Inflation in Mexico has been trending down since 2017 when it was running at about 6.5%, the outlook for 2018 appears to be around 4.9%. This is odd, in that a cooling off in inflation usually is followed by lower bond yields. The 10-Year Government Bond in Mexico is currently yielding 8.17%, this is almost as high as what we were seeing in 2009. Between 2013 and 2015 the rate was between 4.5% and 6.25% with the low in January of 2013. 2013 was the year that the Mexican stock market hit its most recent high. Rates have been trending higher since January of 2016.
The 10-Year bond has almost doubled in yield since the low in 2013. Rates began to climb modestly for the next few years then took off with the concern about U.S. policy shifts that were likely to take place under a Donald Trump presidency. This fueled a plunge in the value of the peso and a surge in inflation, though that inflation appears to be moderating. The financial markets do not like uncertainty, regardless of fundamentals.
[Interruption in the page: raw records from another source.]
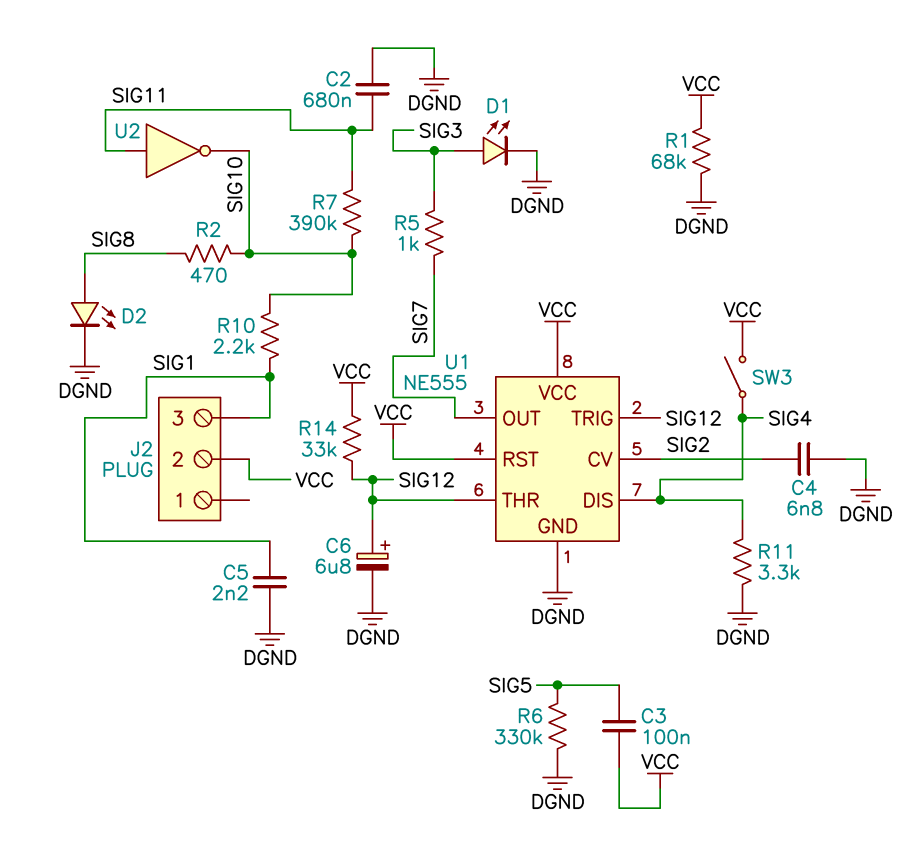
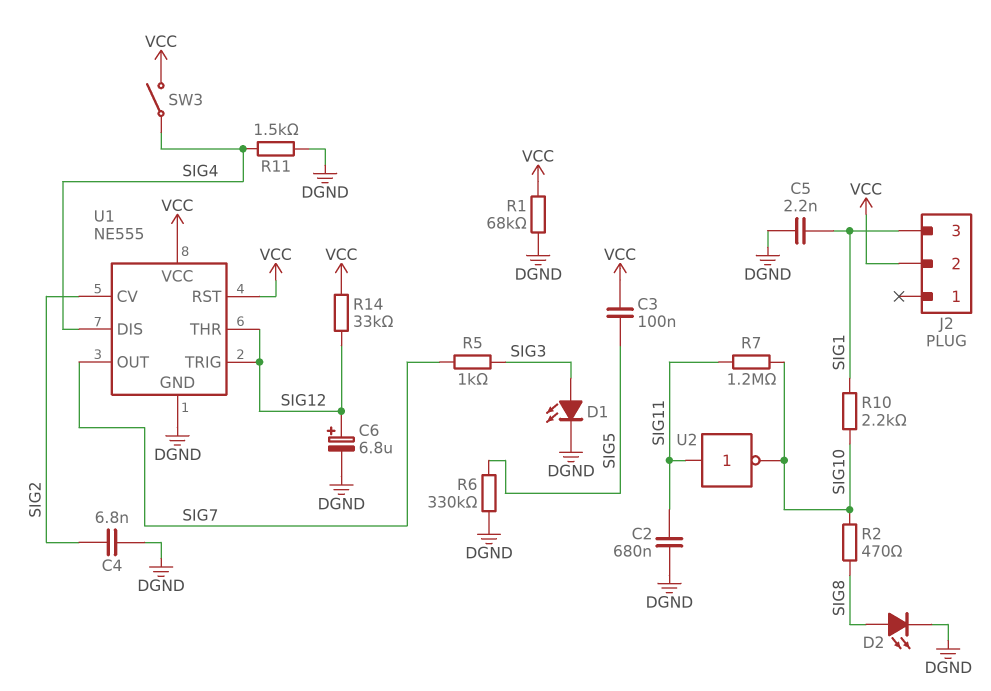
R7: 390k (SIG10, SIG11) -> 1.2M (SIG10, SIG11)
R11: 3.3k (DGND, SIG4) -> 1.5k (DGND, SIG4)

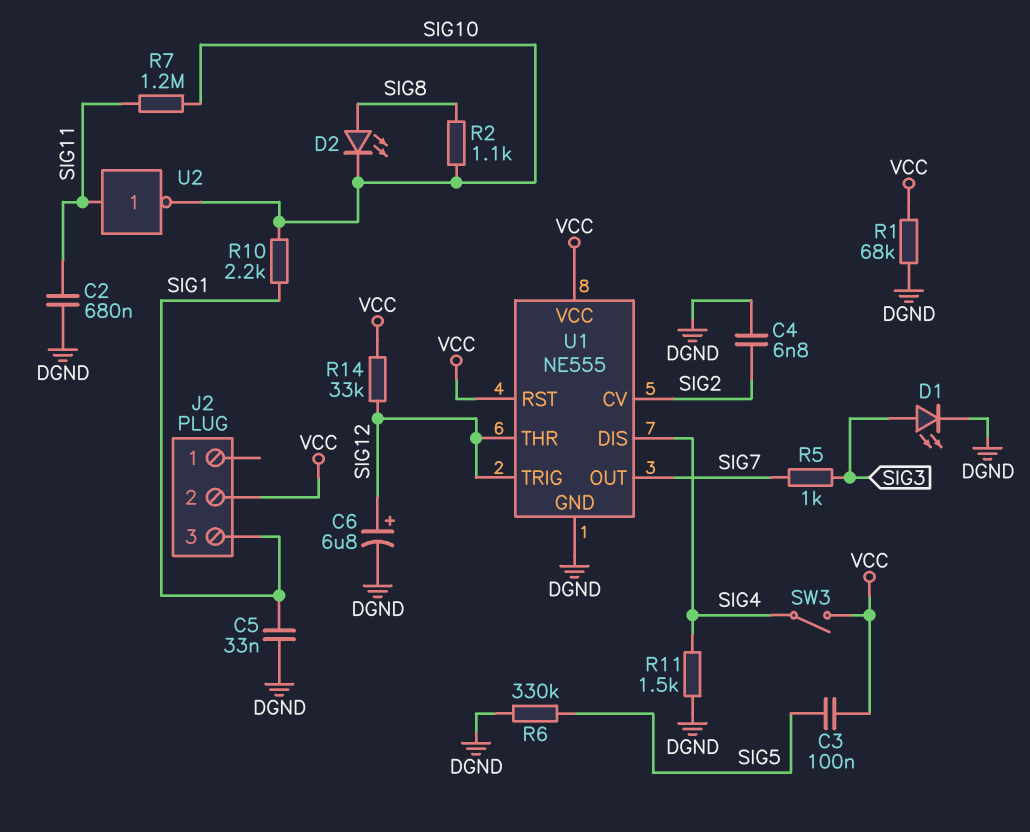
C5: 2.2nF (DGND, SIG1) -> 33nF (DGND, SIG1)
D2: LED (A SIG8, K DGND) -> LED (A SIG8, K SIG10)
R2: 470 (SIG8, SIG10) -> 1.1k (SIG8, SIG10)

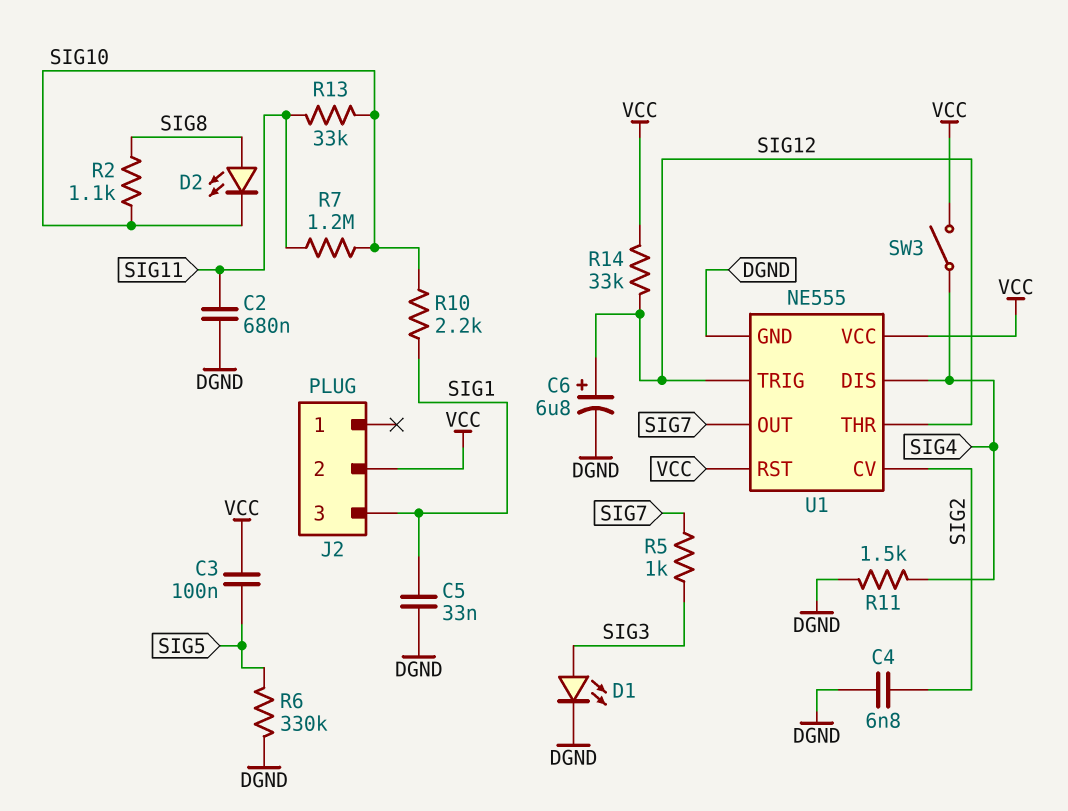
R1: 68k (DGND, VCC) -> none
R13: none -> 33k (SIG10, SIG11)
U2: NOT (in SIG11, out SIG10) -> none

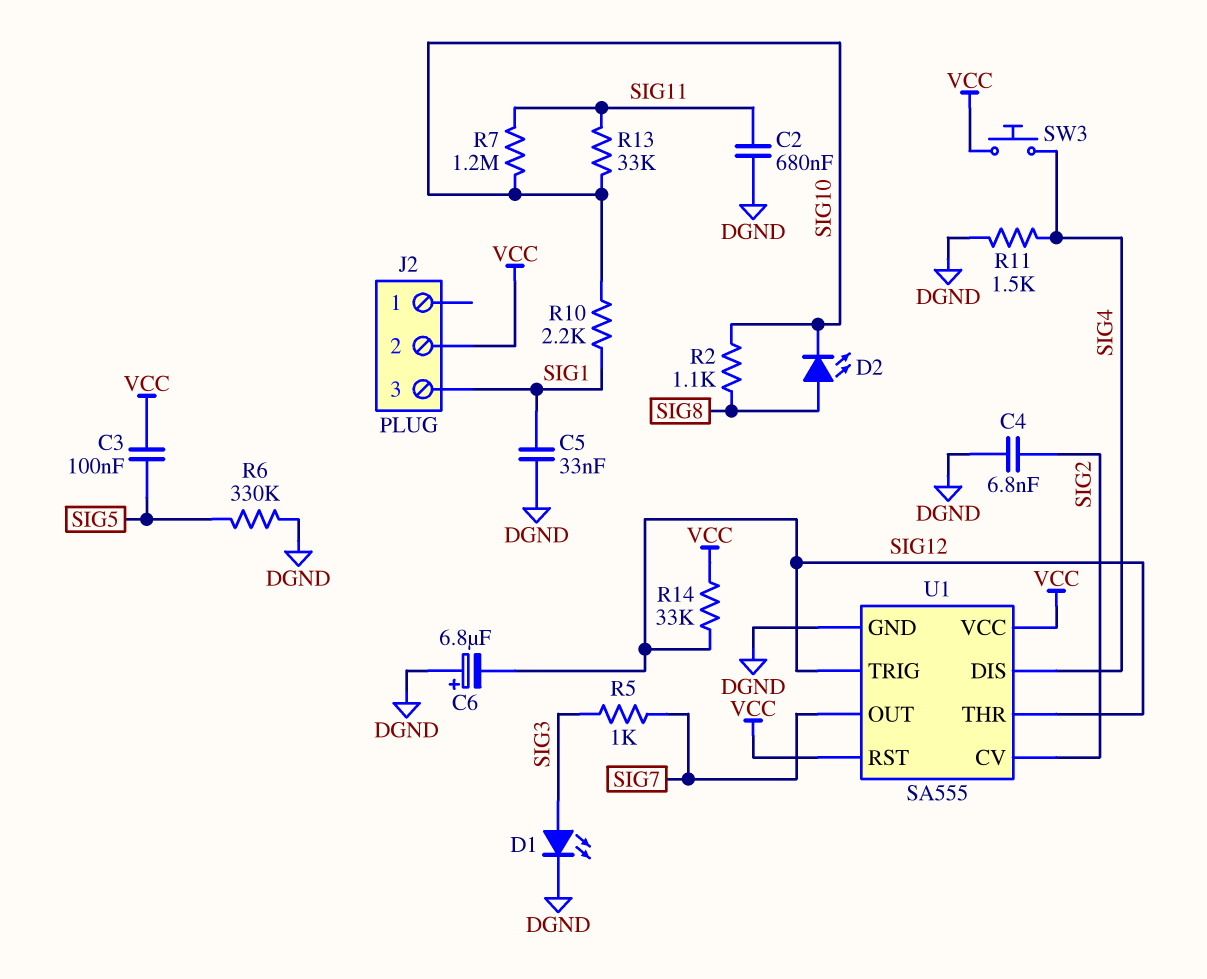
C6: 6.8uF (plus SIG12, minus DGND) -> 6.8uF (plus DGND, minus SIG12)
SW3: switch (SIG4, VCC) -> button (SIG4, VCC)
U1: NE555 -> SA555

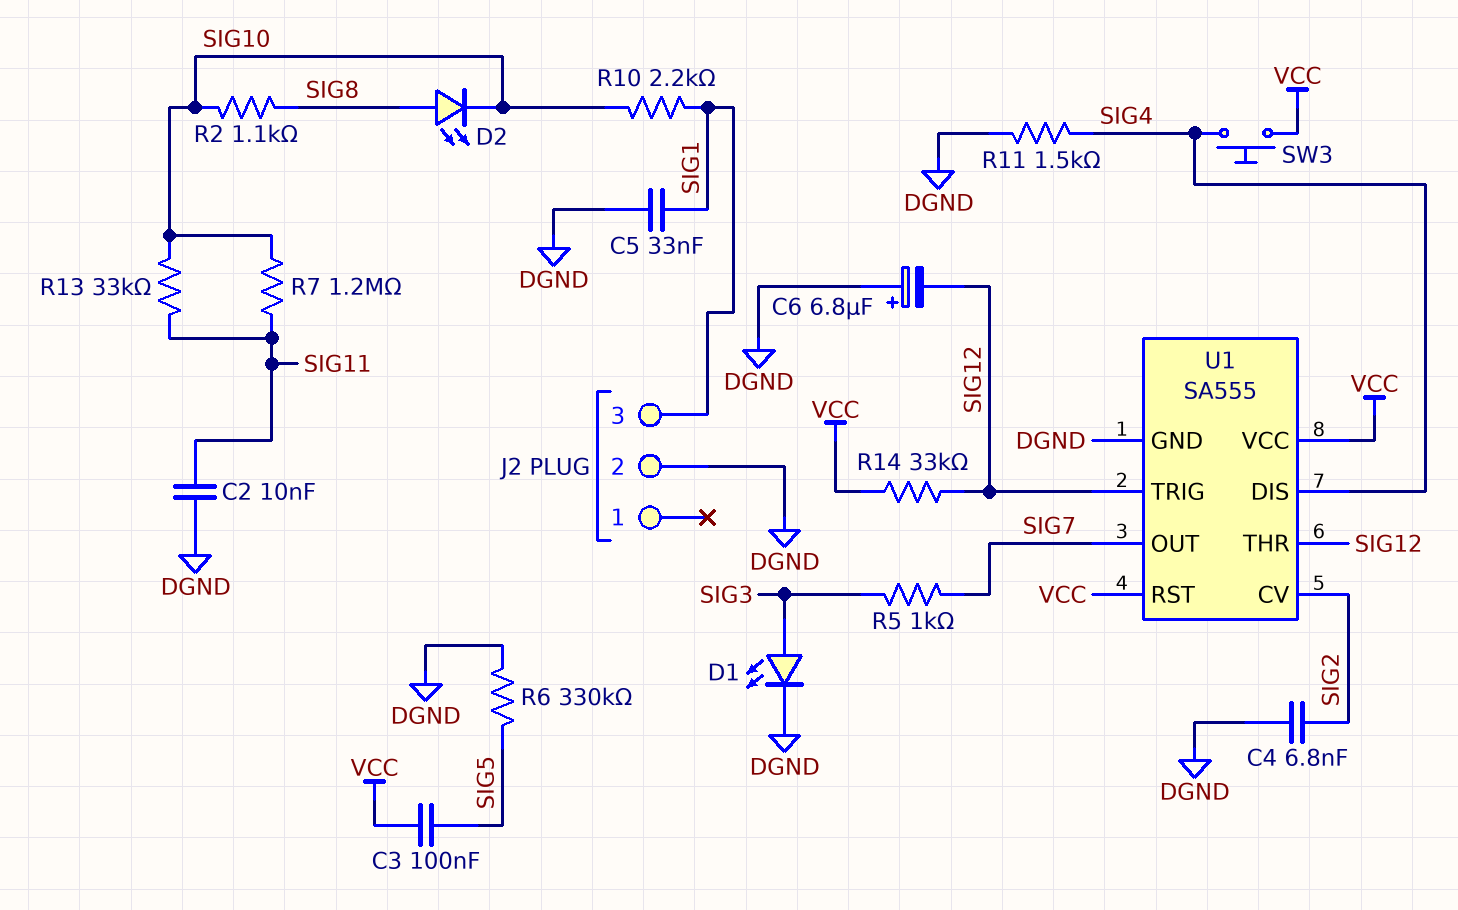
C2: 680nF (DGND, SIG11) -> 10nF (DGND, SIG11)
J2 pin 2: VCC -> DGND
The Mexican stock market (I’m using the Mexico Fund Inc) has been mired in a trading range since declining from its peak in 2013. The market has been building a base for three years and a break to the upside would be significant. Any move above this trading range would bode well for the markets in Mexico. I would not be a buyer in the Mexican stock market until it has broken to the upside of the trading range.
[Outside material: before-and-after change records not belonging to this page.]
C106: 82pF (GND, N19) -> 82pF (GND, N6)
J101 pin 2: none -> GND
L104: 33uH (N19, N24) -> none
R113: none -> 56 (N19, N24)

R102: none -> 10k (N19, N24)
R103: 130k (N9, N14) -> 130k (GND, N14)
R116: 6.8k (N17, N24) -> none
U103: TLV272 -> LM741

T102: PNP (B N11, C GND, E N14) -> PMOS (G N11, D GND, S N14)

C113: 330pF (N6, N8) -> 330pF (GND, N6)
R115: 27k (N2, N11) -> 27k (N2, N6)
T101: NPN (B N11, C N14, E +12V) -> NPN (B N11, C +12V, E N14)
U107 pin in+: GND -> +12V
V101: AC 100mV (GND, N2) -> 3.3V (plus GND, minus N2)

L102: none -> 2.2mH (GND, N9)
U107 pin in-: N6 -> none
Most of us have been focused on trade negotiations. AMLO (the President-elect) has benefited by having this trade agreement approved before he takes office. The trade deal recently reached with the U.S. and Canada will allow AMLO to focus on the domestic priorities of reducing poverty and drug violence in Mexico. There is no question that Mexico has benefited from America’s strong economy. I guess the question becomes whether they can flourish without the U.S. There will be a time when the U.S. will have to pay the price for the policies that have been put in place by the last and current administration. Heavy debt and excessive military spending come to mind.
When I arrived in San Miguel de Allende in Mexico the exchange rate was 12.5 pesos to the U.S. dollar. The peso rose to about 13-13.5 pesos to the U.S. dollar for the next couple of years. Then in 2015, the peso just started falling apart. After Donald Trump’s election, the peso spiked to 22 pesos to the U.S. dollar. The curious thing is that the peso is really just back to where it was before Trump’s election. It has bounced off the 17.5, 18 and 18.5 level over the last year. We are close to breaking the short-term downtrend line and if that happens we could be seeing more weakness in the peso. Only time will tell.